[Exercise]: Reproduce all of the data below word for word, leaving out the pictures.

[Data provided]:
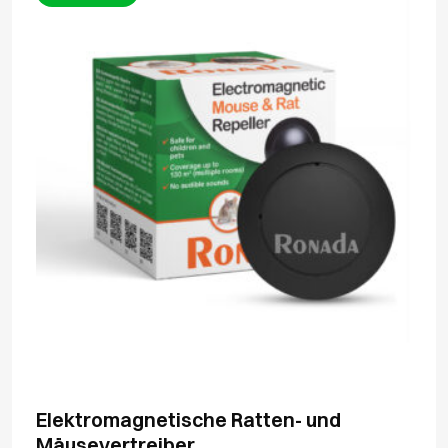
Elektromagnetische Ratten- und
Mäusevertreiber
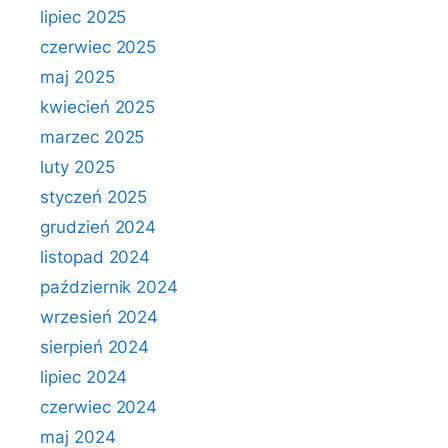
lipiec 2025
czerwiec 2025
maj 2025
kwiecień 2025
marzec 2025
luty 2025
styczeń 2025
grudzień 2024
listopad 2024
październik 2024
wrzesień 2024
sierpień 2024
lipiec 2024
czerwiec 2024
maj 2024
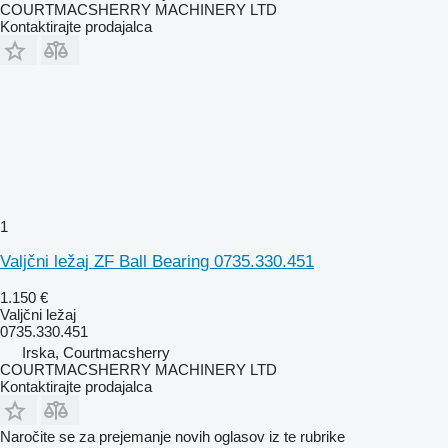
COURTMACSHERRY MACHINERY LTD
Kontaktirajte prodajalca
1
Valjčni ležaj ZF Ball Bearing 0735.330.451
1.150 €
Valjčni ležaj
0735.330.451
Irska, Courtmacsherry
COURTMACSHERRY MACHINERY LTD
Kontaktirajte prodajalca
Naročite se za prejemanje novih oglasov iz te rubrike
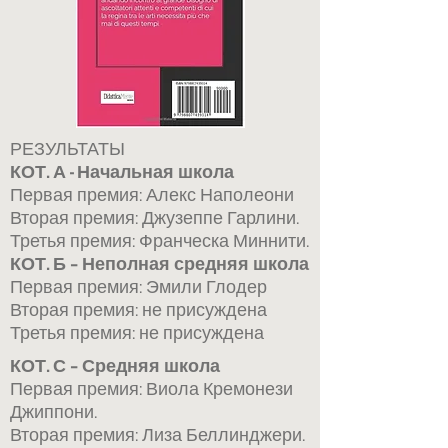
РЕЗУЛЬТАТЫ
КОТ. А - Начальная школа
Первая премия: Алекс Наполеони
Вторая премия: Джузеппе Гарлини.
Третья премия: Франческа Миннити.
КОТ. Б – Неполная средняя школа
Первая премия: Эмили Глодер
Вторая премия: не присуждена
Третья премия: не присуждена
КОТ. С – Средняя школа
Первая премия: Виола Кремонези
Джиппони.
Вторая премия: Лиза Беллинджери.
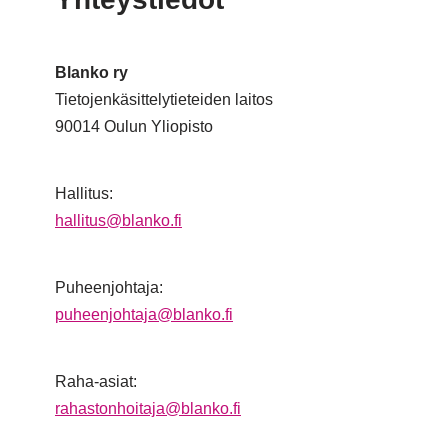
Blanko ry
Tietojenkäsittelytieteiden laitos
90014 Oulun Yliopisto
Hallitus:
hallitus@blanko.fi
Puheenjohtaja:
puheenjohtaja@blanko.fi
Raha-asiat:
rahastonhoitaja@blanko.fi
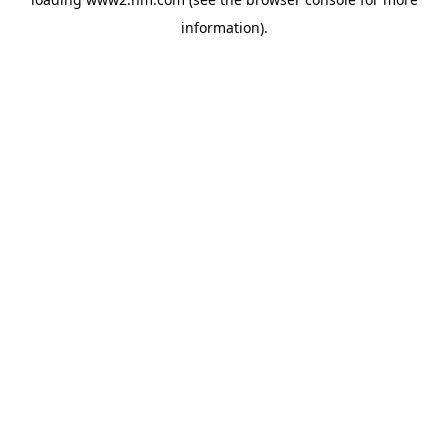
information)
.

[Output for this task]:
Elektromagnetische Ratten- und
Mäusevertreiber
lipiec 2025
czerwiec 2025
maj 2025
kwiecień 2025
marzec 2025
luty 2025
styczeń 2025
grudzień 2024
listopad 2024
październik 2024
wrzesień 2024
sierpień 2024
lipiec 2024
czerwiec 2024
maj 2024
COURTMACSHERRY MACHINERY LTD
Kontaktirajte prodajalca
1
Valjčni ležaj ZF Ball Bearing 0735.330.451
1.150 €
Valjčni ležaj
0735.330.451
Irska, Courtmacsherry
COURTMACSHERRY MACHINERY LTD
Kontaktirajte prodajalca
Naročite se za prejemanje novih oglasov iz te rubrike
РЕЗУЛЬТАТЫ
КОТ. А - Начальная школа
Первая премия: Алекс Наполеони
Вторая премия: Джузеппе Гарлини.
Третья премия: Франческа Миннити.
КОТ. Б – Неполная средняя школа
Первая премия: Эмили Глодер
Вторая премия: не присуждена
Третья премия: не присуждена
КОТ. С – Средняя школа
Первая премия: Виола Кремонези
Джиппони.
Вторая премия: Лиза Беллинджери.
Blanko ry
Tietojenkäsittelytieteiden laitos
90014 Oulun Yliopisto
Hallitus:
hallitus@blanko.fi
Puheenjohtaja:
puheenjohtaja@blanko.fi
Raha-asiat:
rahastonhoitaja@blanko.fi
information)
.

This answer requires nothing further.